▸ COMPLETE THE FOLLOWING:
1/ In the cross-consistent learning module section, rewrite the paragraph that begins "In order to empower the feature encoder" as a short bulleted list, keeping its main facts.
2/ Using the cross-consistent learning module section, decide whether each statement agrees with it: (a) the DukeMTMC-ReID dataset has eight cameras; (b) the Market-1501 cameras are split into one group of two and one group of four; (c) the person image samples are divided according to image brightness. For each, answer yes or no and quote the words that settle it.
3/ Carry the section on the cross-consistent learning module forward from the point where it stops.

▸ SUPPLIED PASSAGE:
•••

2.4. Cross-Consistent Learning Module

In order to empower the feature encoder to extract stable features of person images, it is proposed to game different sets of samples crossed with classifiers equipped with specific knowledge. Firstly, the person image samples were randomly divided into two parts according to camera views; assuming that the dataset samples come from cameras with N views, one group contains [N/2] camera samples with one viewpoint and the other group contains N-[N/2] camera samples with one viewpoint down, where [ ] denotes the downward rounding function. Different camera views can be interpreted specifically as different camera angles. For example, the Market-1501 dataset has six cameras, which were randomly divided into two groups of three cameras each, and the DukeMTMC-ReID dataset has eight cameras, which were randomly divided into two groups of four cameras each.

•••

▸ DATA:
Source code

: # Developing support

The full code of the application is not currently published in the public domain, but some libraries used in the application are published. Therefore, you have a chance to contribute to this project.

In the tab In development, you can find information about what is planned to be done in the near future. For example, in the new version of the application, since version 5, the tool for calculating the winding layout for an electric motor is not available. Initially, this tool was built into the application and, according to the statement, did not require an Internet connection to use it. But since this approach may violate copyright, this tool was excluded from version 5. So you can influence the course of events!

•••

▸ ANSWERS BY ITEM:
1/
- Goal: help the feature encoder extract stable features of person images by crossing different sets of samples with classifiers that hold specific knowledge.
- First step: person image samples are randomly divided into two groups according to camera views.
- With cameras from N views, one group gets [N/2] cameras and the other gets N-[N/2], where [ ] means rounding down.
- Different camera views are understood as different camera angles.
- Market-1501 has six cameras, randomly split into two groups of three.
- DukeMTMC-ReID has eight cameras, randomly split into two groups of four.

2/
(a) Yes: "the DukeMTMC-ReID dataset has eight cameras"
(b) No: "randomly divided into two groups of three cameras each"
(c) No: "randomly divided into two parts according to camera views"

3/
As shown in Figure 5, a distinct classifier was trained for the feature vectors generated from person images from various sample groups. Given a person image feature vector f and crossing two distinct sets of classifiers, if the two distinct classifiers produce the same prediction, the network has successfully eliminated the impact of various camera perspective modifications.

The loss of the classifier cross-entropy function in the pre-training phase is Equation (6):

$$L_{CE}=-\frac{1}{n}{\displaystyle \sum _{i=1}^n{\displaystyle \sum _{p=1}^P-I\left(c,y_1^i\right)}}\log P\left(C_1\left(f_1^i|w_1\right)\right)-\frac{1}{m}{\displaystyle \sum _{j=1}^m{\displaystyle \sum _{p=1}^P-I\left(c,y_2^j\right)}}\log P\left(C_2\left(f_2^j|w_2\right)\right)$$

(6)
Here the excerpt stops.